Baseball / Sports

Bumgarner, Giants blank Rockies, 3-0

SAN FRANCISCO--Madison Bumgarner and AT&T Park haven't been on friendly terms for much of 2014, but Tuesday night, they were very nearly in perfect harmony.

The 25-year-old left-hander was within six outs of a perfect game until Colorado's Justin Morneau ruined the party with a leadoff double in the eighth inning. It hardly ruined Bumgarner, who proceeded to strike out the next three hitters and complete a 3-0 one-hitter against the Rockies with 13 strikeouts, matching his career-best.

Bumgarner got all the offensive support he needed from his catcher, Buster Posey, who slammed a two-run homer to left-center in the sixth against Colorado's Jorge De La Rosa following a Hunter Pence leadoff walk. From there, the crowd of 41,050 oohed and ahhed on every Bumgarner pitch until Morneau played the spoiler.

Bumgarner got ahead in the count 1-2 to Morneau but tried to slip an inside pitch past the veteran left-handed hitter, and he slammed it down the right-field line into the corner, a no-doubter of a hit.

But the pitcher shrugged off the first blemish of his pitching night and proceeded to strike out Michael McKenry, Matt McBride and Brandon Barnes in succession. He then retired the side in order in the ninth, facing one batter over the minimum for the game. He threw 103 pitches, 80 for strikes.

Posey struck again in the the eighth, ripping his second homer of the game into the left-field seats against reliever Brooks Brown. Posey's two homers were his 16th and 17th of the season and his first multihomer game at AT&T.

As for Bumgarner, he threw his third career shutout. He had one earlier this month, a two-hitter against the New York Mets at Citi Field. That wasn't so surprising, considering Bumgarner is 10-3 with a 1.86 ERA on the road this year.

But at home, it had been a different story.

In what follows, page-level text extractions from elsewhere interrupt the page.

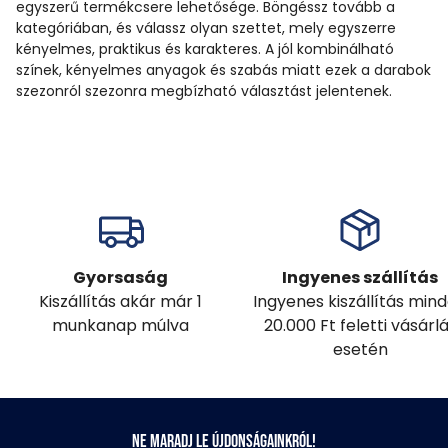
egyszerű termékcsere lehetősége. Böngéssz tovább a
kategóriában, és válassz olyan szettet, mely egyszerre
kényelmes, praktikus és karakteres. A jól kombinálható
színek, kényelmes anyagok és szabás miatt ezek a darabok
szezonról szezonra megbízható választást jelentenek.
Gyorsaság
Ingyenes szállítás
Kiszállítás akár már 1
Ingyenes kiszállítás min
munkanap múlva
20.000 Ft feletti vásárl
esetén
Ne maradj le újdonságainkról!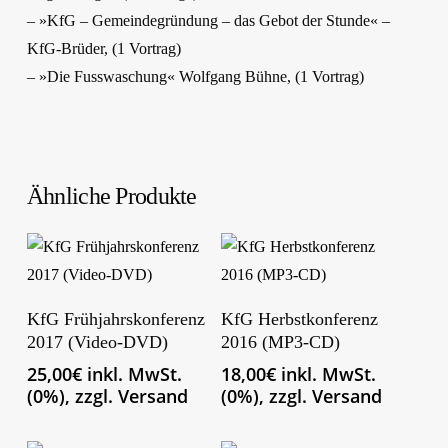
– »KfG – Gemeindegründung – das Gebot der Stunde« –
KfG-Brüder, (1 Vortrag)
– »Die Fusswaschung« Wolfgang Bühne, (1 Vortrag)
Ähnliche Produkte
In Den Warenkorb
In Den Warenkorb
KfG Frühjahrskonferenz
KfG Herbstkonferenz
2017 (Video-DVD)
2016 (MP3-CD)
25,00
€
inkl. MwSt.
18,00
€
inkl. MwSt.
(0%), zzgl. Versand
(0%), zzgl. Versand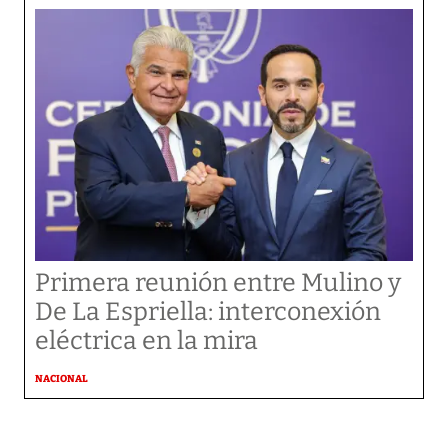
Primera reunión entre Mulino y
De La Espriella: interconexión
eléctrica en la mira
NACIONAL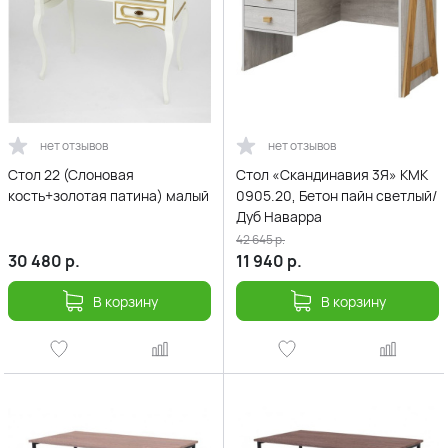
нет отзывов
нет отзывов
Стол 22 (Слоновая
Стол «Скандинавия 3Я» КМК
кость+золотая патина) малый
0905.20, Бетон пайн светлый/
Дуб Наварра
42 645
р.
30 480
р.
11 940
р.
В корзину
В корзину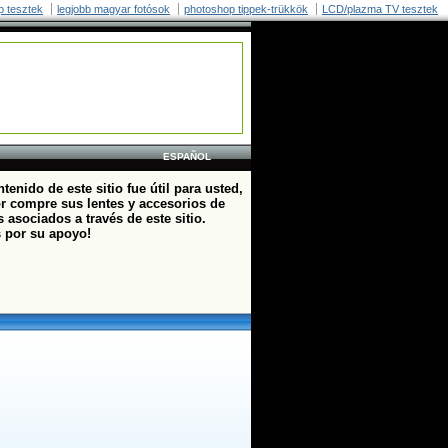
p tesztek
legjobb magyar fotósok
photoshop tippek-trükkök
LCD/plazma TV tesztek
ESPAÑOL
ntenido de este sitio fue útil para usted,
or compre sus lentes y accesorios de
 asociados a través de este sitio.
s por su apoyo!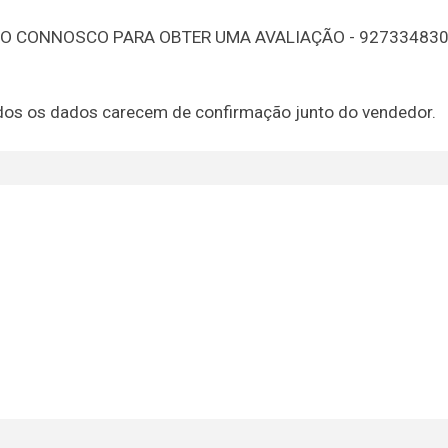
TO CONNOSCO PARA OBTER UMA AVALIAÇÃO - 92733483
 todos os dados carecem de confirmação junto do vendedor.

Bumgarner came into the start just 4-6 with a 5.17 ERA at AT&T, but he did throw seven innings of four-hit, one-run ball against Philadelphia in his last home start on Aug. 15. He would up getting a no-decision in a game the Giants lost 5-3 in 10 innings.

It was clear early that he had his full arsenal working, although he had a dicey moment at the outset of the game when the second hitter of the first inning, outfielder Drew Stubbs, hit a ball deep to left field that looked as if it might go over the fence.

But Gregor Blanco, who helped preserve Matt Cain's 2012 perfect game with a spectacular diving catch in right-center, jumped and snagged Stubbs' ball at the top of the wall.

With two outs in the fifth inning, McBride hit a ball to deep short. Brandon Crawford, who made consecutive errant throws on similar grounders on Monday night, gloved the ball and made a strong throw to get McBride.

The Giants squandered a two-on, one-out situation in the first when Pence walked and Posey reached on an error by third baseman Nolan Arenado, but Pablo Sandoval struck out and Michael Morse flew out to center.

It was Bumgarner's second career one-hitter. He threw his first on June 28, 2012, against Cincinnati.

--Before the game, Tim Lincecum talked about missing a start and relocating to the bullpen to clean up his delivery. He admitted he was frustrated with his recent string of poor starts.

"Consistency was something I was looking so forward to finding and I did, so it was heartbreaking to kind of fall out of it," Lincecum said.

The 30-year-old Lincecum said he is hard at work trying to regain his proper mechanics and that "the last two days have been pretty proactive for me." One of the major issues is finding a proper alignment toward the plate.

"I lose track of my line when I start turning my back to home plate too much, then my arm starts to drag and I don't even have a line toward where I'm trying to throw," he said. "I'm trying to guess and make it up, and all within that, I'm trying to make quality pitches with four different pitches. It's kind of hard." Lincecum said he's trying to keep a positive attitude.

"It's always difficult because you don't want to be in this position," he said. "But now that I've found myself in it, I'll try to work out of it. It'd be bad to take this as a negative because I'm still going to be able to pitch."